Earlier this year, we learned that Mars Opportunity Rover had officially stopped its service. It traveled more than a marathon distance in its time on our neighboring plan, which surpassed its original mission goal. During the opportunity, it sent back some amazing images of Mars, which provided useful scientific data and the ability to marvel at the majesty of the planet's terrain.

The final image taken is a massive panorama that took 29 days to shoot. It gives us a picture of the Perseverance Valley, where the rover is now sitting. The panorama contains in itself image data from 354 individual images that "sticks" with software.

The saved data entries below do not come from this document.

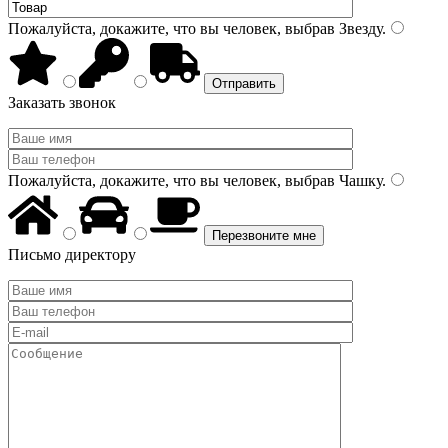
Пожалуйста, докажите, что вы человек, выбрав
Звезду
.
Заказать звонок
Пожалуйста, докажите, что вы человек, выбрав
Чашку
.
Письмо директору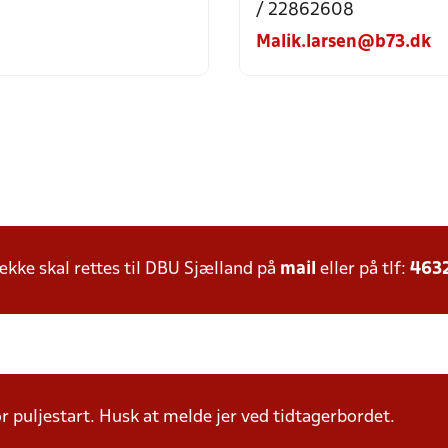
/ 22862608
Malik.larsen@b73.dk
ke skal rettes til DBU Sjælland på
mail
eller på tlf:
463
r puljestart. Husk at melde jer ved tidtagerbordet.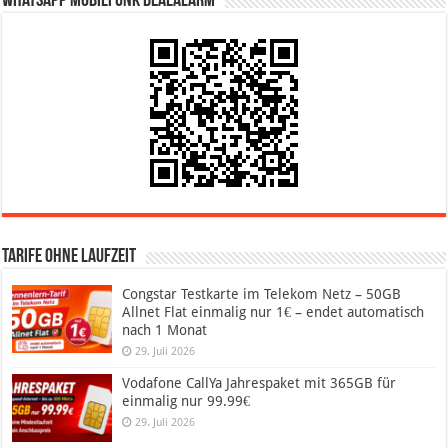
WhatsApp Mobilfunk DealAlarm
Tarife ohne Laufzeit
Congstar Testkarte im Telekom Netz – 50GB
Allnet Flat einmalig nur 1€ – endet automatisch
nach 1 Monat
29. Juli 2026
Vodafone CallYa Jahrespaket mit 365GB für
einmalig nur 99.99€
29. Juli 2026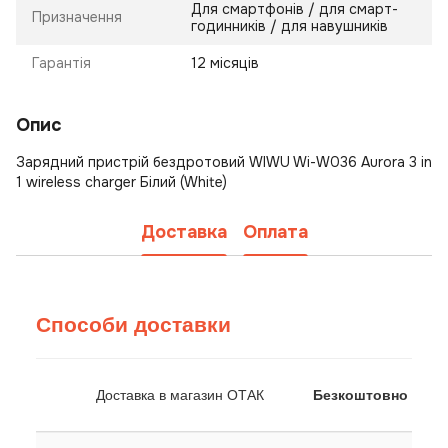
Для смартфонів / для смарт-
Призначення
годинників / для навушників
Гарантія
12 місяців
Опис
Зарядний пристрій бездротовий WIWU Wi-W036 Aurora 3 in
1 wireless charger Білий (White)
Доставка
Оплата
Способи доставки
Доставка в магазин ОТАК
Безкоштовно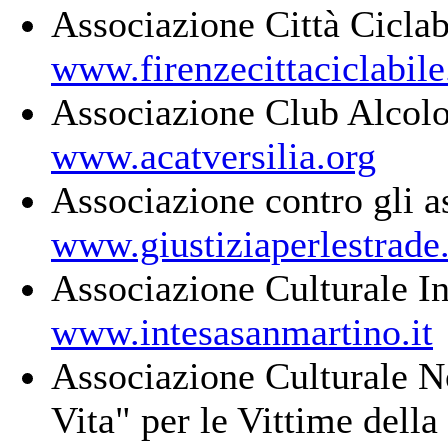
Associazione Città Ciclab
www.firenzecittaciclabile
Associazione Club Alcologi
www.acatversilia.org
Associazione contro gli as
www.giustiziaperlestrade.
Associazione Culturale I
www.intesasanmartino.it
Associazione Culturale No
Vita" per le Vittime della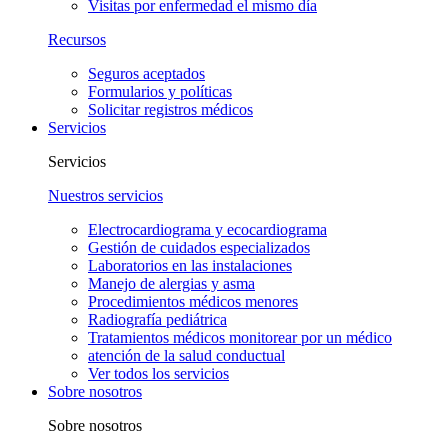
Visitas por enfermedad el mismo día
Recursos
Seguros aceptados
Formularios y políticas
Solicitar registros médicos
Servicios
Servicios
Nuestros servicios
Electrocardiograma y ecocardiograma
Gestión de cuidados especializados
Laboratorios en las instalaciones
Manejo de alergias y asma
Procedimientos médicos menores
Radiografía pediátrica
Tratamientos médicos monitorear por un médico
atención de la salud conductual
Ver todos los servicios
Sobre nosotros
Sobre nosotros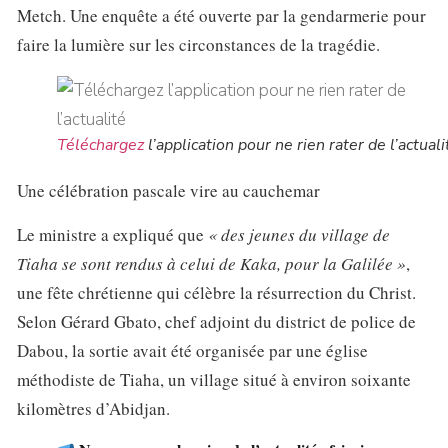
Metch. Une enquête a été ouverte par la gendarmerie pour
faire la lumière sur les circonstances de la tragédie.
Téléchargez
l’application pour ne rien rater de l’actuali
Une célébration pascale vire au cauchemar
Le ministre a expliqué que
« des jeunes du village de
Tiaha se sont rendus à celui de Kaka, pour la Galilée »
,
une fête chrétienne qui célèbre la résurrection du Christ.
Selon Gérard Gbato, chef adjoint du district de police de
Dabou, la sortie avait été organisée par une église
méthodiste de Tiaha, un village situé à environ soixante
kilomètres d’Abidjan.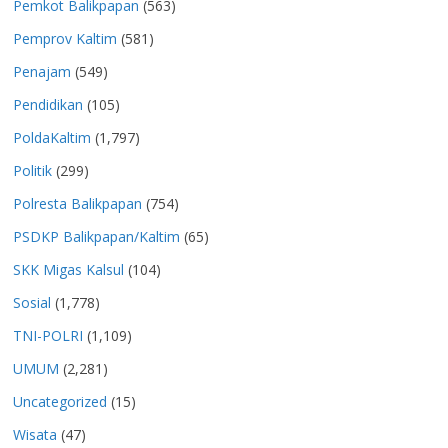
Pemkot Balikpapan
(563)
Pemprov Kaltim
(581)
Penajam
(549)
Pendidikan
(105)
PoldaKaltim
(1,797)
Politik
(299)
Polresta Balikpapan
(754)
PSDKP Balikpapan/Kaltim
(65)
SKK Migas Kalsul
(104)
Sosial
(1,778)
TNI-POLRI
(1,109)
UMUM
(2,281)
Uncategorized
(15)
Wisata
(47)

If you look carefully at the last photo you will notice that a small piece at the bottom left is still in black and white, while the rest is in color. This is not an artistic choice, but rather a technical detail with a surprisingly sad explanation. Opportunity shot the last necessary pictures to fill that section in color, but never got the chance to upload them.

The charged, combined device camera sensors in the rover's panoramic camera (called Pancam only takes black and white images. Pair of cameras nearly one foot away from each other helped calculate the distance for the rover's travel and just found objects in their field of view and so it could position its robot arm exactly

According to Jim Bell, Pancam Payload Element Lead and Arizona State University Professor, the color comes from a wheel of filters rotating in front of the camera lenses .When a filter is in place, the sensor takes a picture limited to specific wavelengths. total color filter on each wheel, but one is specifically intended to take pictures of the sun, so it severely cuts the amount of light coming in.

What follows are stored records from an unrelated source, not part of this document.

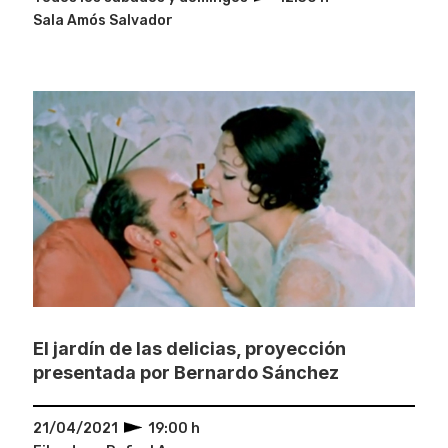
Sala Amós Salvador
El jardín de las delicias, proyección
presentada por Bernardo Sánchez
21/04/2021
19:00 h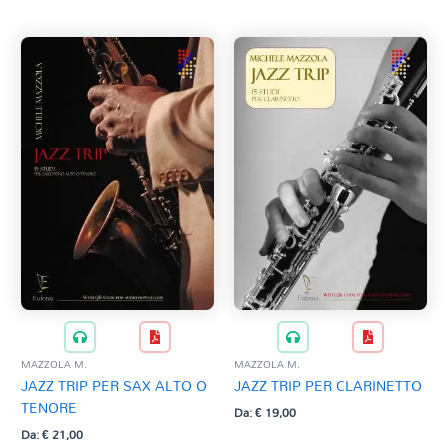
MAZZOLA M.
MAZZOLA M.
JAZZ TRIP PER SAX ALTO O
JAZZ TRIP PER CLARINETTO
TENORE
Da:
€
19,00
Da:
€
21,00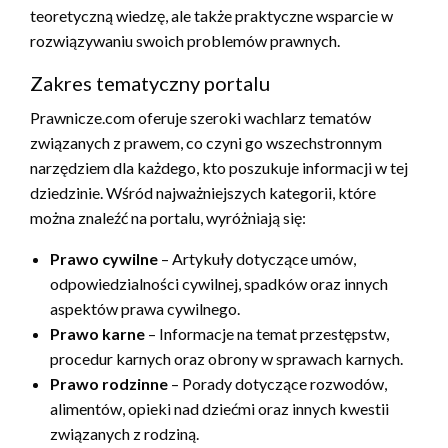
teoretyczną wiedzę, ale także praktyczne wsparcie w
rozwiązywaniu swoich problemów prawnych.
Zakres tematyczny portalu
Prawnicze.com oferuje szeroki wachlarz tematów
związanych z prawem, co czyni go wszechstronnym
narzędziem dla każdego, kto poszukuje informacji w tej
dziedzinie. Wśród najważniejszych kategorii, które
można znaleźć na portalu, wyróżniają się:
Prawo cywilne
– Artykuły dotyczące umów,
odpowiedzialności cywilnej, spadków oraz innych
aspektów prawa cywilnego.
Prawo karne
– Informacje na temat przestępstw,
procedur karnych oraz obrony w sprawach karnych.
Prawo rodzinne
– Porady dotyczące rozwodów,
alimentów, opieki nad dziećmi oraz innych kwestii
związanych z rodziną.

So why is it part of Opportunity's last panorama in black and white while the rover shot the necessary pictures to provide color information, it never had the necessary bandwidth to send them back to earth inside n the desolate storm arrived, which eventually ended the rover's mission. The color version of the image combines images shot through three of the filters centered around the following wavelengths: 753 nanometers (near infrared), 535 nanometers (green) and 432 nanometers (blue). It is similar to what you would find in a standard digital camera.

Unfortunately, the last frames needed to find out the last pieces of color in the panorama never made it back to earth.

This method of capturing images sounds complicated, but this process is in fact extremely similar to the way in which almost all modern digital cameras work. For example, every pixel on the sensor inside your smartphone camera sits behind a filter that is either red, green or blue. These filters are arranged in a pattern commonly referred to as the Bayer pattern. When you snap a photo, the camera knows how much light each image gets and what color filter it passed through and it uses that information to "debug" the image and give it its colors. Instead of using pixels on a sensor, Pancam takes several images representing different wavelengths of light and later combines them in a similar way.

Unlike your digital camera, Pancam takes wavelengths beyond what you want to record. According to Bell, the cameras go further into both the red and blue ends of the spectrum to gain access to ultraviolet and infrared light that is beyond human vision.

While the picture is amazing and a bit sad ̵

1; it's a truly awesome tribute to what Pancam really achieved. The cameras have a resolution of just one megapixel, but as Bell says, the device was designed back in 1999 and 2000 when "a megapixel meant something".